Associate Stock Ownership Plan

NOTES TO FINANCIAL STATEMENTS - CONTINUED

NOTE 1 - DESCRIPTION OF THE PLAN (Continued)

    Plan Termination
 
    Although it has not expressed any intent to do so, the Company has the right under the Plan to terminate the Plan at any time. Upon termination of the Plan, all payroll deductions not used to purchase Stock would be refunded to Plan participants.

NOTE 2 - SUMMARY OF SIGNIFICANT ACCOUNTING POLICIES

    Basis of Accounting
 
    The accompanying financial statements are prepared on the accrual basis of accounting.
 
    Administrative Expenses
 
    The Company bears all costs in connection with the Plan, including administrative and audit fees as well as all fees associated with the issuance of Stock.

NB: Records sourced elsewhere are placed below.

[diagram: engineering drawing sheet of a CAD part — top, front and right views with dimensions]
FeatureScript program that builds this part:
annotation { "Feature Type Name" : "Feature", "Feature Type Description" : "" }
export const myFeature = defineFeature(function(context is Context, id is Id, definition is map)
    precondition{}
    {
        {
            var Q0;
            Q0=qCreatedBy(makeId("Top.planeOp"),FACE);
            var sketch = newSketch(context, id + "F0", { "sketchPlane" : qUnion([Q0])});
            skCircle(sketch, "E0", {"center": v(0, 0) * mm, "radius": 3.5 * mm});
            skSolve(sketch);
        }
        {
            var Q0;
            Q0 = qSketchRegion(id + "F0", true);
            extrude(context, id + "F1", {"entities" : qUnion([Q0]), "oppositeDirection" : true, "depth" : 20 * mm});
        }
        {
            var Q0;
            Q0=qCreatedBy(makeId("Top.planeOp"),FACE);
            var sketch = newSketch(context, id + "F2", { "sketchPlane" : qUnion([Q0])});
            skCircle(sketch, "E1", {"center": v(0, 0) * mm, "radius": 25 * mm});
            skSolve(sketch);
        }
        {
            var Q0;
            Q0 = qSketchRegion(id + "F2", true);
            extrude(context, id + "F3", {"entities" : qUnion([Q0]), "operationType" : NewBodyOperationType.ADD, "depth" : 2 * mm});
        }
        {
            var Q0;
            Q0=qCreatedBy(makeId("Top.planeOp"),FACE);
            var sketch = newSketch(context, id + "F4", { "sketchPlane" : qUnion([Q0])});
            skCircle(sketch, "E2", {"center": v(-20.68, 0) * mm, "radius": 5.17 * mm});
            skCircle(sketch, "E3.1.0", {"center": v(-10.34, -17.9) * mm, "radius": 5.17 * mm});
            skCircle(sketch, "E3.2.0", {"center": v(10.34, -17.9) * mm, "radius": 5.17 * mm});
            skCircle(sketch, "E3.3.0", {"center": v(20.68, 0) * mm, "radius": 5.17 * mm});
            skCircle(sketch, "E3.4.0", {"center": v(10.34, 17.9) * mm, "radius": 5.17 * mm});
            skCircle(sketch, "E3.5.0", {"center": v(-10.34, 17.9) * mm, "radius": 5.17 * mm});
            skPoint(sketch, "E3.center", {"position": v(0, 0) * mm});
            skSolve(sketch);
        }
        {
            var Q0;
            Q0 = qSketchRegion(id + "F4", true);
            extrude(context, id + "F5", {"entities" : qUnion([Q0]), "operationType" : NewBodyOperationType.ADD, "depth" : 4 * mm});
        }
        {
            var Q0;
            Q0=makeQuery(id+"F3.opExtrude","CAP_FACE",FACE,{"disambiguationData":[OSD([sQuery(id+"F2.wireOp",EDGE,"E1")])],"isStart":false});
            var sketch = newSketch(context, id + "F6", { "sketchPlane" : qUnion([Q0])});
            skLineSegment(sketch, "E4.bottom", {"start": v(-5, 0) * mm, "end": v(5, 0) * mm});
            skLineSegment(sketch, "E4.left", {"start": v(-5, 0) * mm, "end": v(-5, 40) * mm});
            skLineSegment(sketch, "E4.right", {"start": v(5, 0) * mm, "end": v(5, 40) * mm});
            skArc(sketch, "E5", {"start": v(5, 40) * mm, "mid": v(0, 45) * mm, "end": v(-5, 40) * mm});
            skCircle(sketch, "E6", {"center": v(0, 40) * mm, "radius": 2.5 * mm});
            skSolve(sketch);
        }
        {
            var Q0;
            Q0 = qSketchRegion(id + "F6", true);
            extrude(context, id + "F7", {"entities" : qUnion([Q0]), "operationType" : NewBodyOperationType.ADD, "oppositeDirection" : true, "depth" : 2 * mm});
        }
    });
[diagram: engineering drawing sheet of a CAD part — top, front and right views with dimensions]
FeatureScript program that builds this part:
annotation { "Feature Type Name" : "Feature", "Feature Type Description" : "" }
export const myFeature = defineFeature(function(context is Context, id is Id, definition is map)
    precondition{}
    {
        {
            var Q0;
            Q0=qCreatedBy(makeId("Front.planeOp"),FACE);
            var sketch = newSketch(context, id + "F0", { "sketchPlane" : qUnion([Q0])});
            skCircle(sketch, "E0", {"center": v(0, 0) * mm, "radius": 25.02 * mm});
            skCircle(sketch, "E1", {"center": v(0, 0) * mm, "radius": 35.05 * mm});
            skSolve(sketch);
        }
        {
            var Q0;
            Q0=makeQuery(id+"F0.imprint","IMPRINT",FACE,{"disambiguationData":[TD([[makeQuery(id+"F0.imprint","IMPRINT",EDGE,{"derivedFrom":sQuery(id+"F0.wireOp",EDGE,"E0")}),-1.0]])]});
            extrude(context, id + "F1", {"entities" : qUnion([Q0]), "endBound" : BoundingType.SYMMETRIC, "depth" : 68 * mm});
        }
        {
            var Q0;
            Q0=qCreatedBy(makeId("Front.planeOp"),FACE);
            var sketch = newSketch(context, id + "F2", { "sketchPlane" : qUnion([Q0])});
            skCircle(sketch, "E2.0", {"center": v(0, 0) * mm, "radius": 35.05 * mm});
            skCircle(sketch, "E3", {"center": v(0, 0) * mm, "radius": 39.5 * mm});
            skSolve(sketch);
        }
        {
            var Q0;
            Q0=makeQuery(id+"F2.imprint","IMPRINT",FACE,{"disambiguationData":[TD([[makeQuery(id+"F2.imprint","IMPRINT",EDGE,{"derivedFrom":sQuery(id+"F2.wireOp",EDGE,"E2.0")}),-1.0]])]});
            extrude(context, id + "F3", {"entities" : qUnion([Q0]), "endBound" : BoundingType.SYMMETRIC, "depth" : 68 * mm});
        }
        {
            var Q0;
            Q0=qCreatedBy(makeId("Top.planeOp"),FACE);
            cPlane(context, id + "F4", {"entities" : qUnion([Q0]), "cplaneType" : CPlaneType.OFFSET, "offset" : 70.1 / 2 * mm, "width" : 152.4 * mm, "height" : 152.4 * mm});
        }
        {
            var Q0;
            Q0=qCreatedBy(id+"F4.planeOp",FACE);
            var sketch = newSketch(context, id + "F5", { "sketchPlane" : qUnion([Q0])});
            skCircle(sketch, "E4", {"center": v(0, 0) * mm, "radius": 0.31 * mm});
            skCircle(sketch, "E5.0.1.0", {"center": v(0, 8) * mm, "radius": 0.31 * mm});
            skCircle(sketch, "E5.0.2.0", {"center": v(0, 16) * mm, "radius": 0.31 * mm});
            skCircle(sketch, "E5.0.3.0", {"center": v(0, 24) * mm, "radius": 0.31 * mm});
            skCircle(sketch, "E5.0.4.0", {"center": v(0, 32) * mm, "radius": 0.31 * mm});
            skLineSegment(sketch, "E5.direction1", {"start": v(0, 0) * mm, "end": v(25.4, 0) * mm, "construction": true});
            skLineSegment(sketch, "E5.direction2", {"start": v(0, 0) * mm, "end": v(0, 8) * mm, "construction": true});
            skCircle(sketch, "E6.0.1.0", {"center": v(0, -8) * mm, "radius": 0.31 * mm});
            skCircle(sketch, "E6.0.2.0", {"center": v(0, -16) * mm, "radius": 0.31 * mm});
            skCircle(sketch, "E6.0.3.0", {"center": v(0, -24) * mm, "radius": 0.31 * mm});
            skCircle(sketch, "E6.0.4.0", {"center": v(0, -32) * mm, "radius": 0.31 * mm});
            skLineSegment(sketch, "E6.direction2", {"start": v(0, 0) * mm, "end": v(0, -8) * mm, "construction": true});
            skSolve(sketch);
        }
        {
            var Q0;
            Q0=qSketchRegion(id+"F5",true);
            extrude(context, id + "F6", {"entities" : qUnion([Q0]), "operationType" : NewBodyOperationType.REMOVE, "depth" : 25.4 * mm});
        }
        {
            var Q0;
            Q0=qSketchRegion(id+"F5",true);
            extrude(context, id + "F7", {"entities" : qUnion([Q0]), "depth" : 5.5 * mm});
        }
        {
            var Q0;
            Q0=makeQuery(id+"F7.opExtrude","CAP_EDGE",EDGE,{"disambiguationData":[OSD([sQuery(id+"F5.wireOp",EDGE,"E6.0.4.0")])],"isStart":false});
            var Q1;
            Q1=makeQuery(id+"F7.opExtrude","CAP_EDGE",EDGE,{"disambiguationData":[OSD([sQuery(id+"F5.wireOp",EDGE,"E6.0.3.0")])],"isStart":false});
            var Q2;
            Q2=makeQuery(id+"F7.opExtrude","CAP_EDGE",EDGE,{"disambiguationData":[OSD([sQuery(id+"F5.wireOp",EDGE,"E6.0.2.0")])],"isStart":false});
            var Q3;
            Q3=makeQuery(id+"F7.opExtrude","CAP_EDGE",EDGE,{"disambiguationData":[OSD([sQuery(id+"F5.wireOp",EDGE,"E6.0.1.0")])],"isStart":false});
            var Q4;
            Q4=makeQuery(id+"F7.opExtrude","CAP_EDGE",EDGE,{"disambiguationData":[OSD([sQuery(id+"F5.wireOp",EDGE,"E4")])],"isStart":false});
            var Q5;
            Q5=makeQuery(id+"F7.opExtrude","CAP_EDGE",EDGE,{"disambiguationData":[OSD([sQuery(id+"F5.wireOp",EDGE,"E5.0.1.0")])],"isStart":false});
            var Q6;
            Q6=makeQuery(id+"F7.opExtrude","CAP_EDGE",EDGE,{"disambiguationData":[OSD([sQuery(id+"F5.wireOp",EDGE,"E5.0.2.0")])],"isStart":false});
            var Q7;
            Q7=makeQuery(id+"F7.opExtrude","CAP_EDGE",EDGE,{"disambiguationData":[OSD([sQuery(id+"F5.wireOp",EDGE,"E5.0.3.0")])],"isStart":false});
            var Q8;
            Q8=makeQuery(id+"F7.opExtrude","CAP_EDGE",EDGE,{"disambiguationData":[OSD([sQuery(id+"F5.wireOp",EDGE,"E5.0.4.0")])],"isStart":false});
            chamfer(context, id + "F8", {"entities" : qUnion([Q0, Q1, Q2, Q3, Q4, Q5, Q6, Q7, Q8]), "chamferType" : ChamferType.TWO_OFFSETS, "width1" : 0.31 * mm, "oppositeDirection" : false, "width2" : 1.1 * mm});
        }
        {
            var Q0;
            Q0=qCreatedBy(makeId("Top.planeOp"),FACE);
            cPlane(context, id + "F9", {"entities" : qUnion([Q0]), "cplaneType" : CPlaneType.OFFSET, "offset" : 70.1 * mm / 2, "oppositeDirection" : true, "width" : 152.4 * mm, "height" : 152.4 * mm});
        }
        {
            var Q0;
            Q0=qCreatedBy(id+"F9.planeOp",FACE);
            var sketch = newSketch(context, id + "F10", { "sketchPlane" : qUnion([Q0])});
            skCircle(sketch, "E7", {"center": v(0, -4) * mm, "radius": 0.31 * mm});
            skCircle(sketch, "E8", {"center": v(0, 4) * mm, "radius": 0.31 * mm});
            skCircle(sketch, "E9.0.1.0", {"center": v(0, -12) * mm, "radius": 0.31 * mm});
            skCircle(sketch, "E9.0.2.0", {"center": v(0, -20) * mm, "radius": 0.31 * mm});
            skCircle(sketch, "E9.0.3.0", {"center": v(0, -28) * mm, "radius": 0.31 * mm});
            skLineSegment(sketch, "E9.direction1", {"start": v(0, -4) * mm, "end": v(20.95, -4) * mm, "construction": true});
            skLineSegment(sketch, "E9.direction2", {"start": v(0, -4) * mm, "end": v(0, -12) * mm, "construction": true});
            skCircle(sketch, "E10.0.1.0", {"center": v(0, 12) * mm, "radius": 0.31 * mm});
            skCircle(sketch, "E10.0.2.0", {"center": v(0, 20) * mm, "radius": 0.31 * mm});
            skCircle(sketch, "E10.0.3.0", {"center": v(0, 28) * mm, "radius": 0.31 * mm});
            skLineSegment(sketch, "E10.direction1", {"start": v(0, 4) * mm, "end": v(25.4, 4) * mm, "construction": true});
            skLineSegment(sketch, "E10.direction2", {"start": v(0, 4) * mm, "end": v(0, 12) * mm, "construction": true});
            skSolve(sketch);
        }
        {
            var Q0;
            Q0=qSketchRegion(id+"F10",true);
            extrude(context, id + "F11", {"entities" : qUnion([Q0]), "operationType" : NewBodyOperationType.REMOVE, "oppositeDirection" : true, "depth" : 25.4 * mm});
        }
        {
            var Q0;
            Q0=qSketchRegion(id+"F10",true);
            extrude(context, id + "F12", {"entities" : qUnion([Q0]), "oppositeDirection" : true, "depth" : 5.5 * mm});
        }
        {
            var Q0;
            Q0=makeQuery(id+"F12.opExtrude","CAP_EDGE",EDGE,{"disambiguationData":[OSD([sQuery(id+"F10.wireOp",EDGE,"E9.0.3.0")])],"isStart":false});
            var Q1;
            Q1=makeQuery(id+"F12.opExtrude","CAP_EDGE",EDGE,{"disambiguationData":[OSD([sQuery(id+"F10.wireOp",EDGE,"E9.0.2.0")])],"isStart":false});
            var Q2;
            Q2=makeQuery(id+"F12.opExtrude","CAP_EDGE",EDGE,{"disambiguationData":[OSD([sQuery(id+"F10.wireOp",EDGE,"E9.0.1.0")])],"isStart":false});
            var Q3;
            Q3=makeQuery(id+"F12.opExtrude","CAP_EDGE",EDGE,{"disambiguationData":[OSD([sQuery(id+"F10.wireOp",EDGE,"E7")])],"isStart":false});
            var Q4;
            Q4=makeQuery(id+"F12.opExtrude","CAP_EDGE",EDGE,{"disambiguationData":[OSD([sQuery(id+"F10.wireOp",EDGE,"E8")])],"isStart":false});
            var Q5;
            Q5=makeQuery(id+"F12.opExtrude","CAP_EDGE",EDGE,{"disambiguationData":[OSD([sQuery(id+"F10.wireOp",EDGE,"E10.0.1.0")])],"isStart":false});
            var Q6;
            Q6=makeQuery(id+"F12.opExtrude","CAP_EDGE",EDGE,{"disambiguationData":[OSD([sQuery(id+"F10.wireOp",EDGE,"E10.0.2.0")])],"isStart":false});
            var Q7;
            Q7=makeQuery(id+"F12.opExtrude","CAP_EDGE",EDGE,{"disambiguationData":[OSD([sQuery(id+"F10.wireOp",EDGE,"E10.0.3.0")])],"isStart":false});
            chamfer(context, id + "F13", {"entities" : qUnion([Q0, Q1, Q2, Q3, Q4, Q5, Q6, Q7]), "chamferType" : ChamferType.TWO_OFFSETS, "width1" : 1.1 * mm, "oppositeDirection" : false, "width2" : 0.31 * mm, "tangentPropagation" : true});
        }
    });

Administrative expenses related to the Plan amounted to approximately $24,224, $27,287 and $25,588 for the years ended December 31, 2004, 2003 and 2002, respectively.
 
    Estimates
 
    The preparation of financial statements in conformity with accounting principles generally accepted in the United States of America requires management to make estimates and assumptions that affect the reported amounts of assets and liabilities and disclosure of contingent assets and liabilities at the date of the financial statements and the reported amounts of additions and deductions during the reporting period. Since actual results could differ from those estimates, management revises its estimates and assumptions as better or new information becomes available.

NOTE 3 - INCOME TAX STATUS

    The Plan fulfills the requirements of an “employee stock purchase plan” as defined in Section 423 of the IRC. As such, the Plan is not required to file income tax returns or pay income taxes. Under Section 423, a participating employee will recognize no income, and the Company will be entitled to no deduction, for federal income tax purposes when an employee enrolls in the Plan or when a participant purchases shares of Stock under the Plan.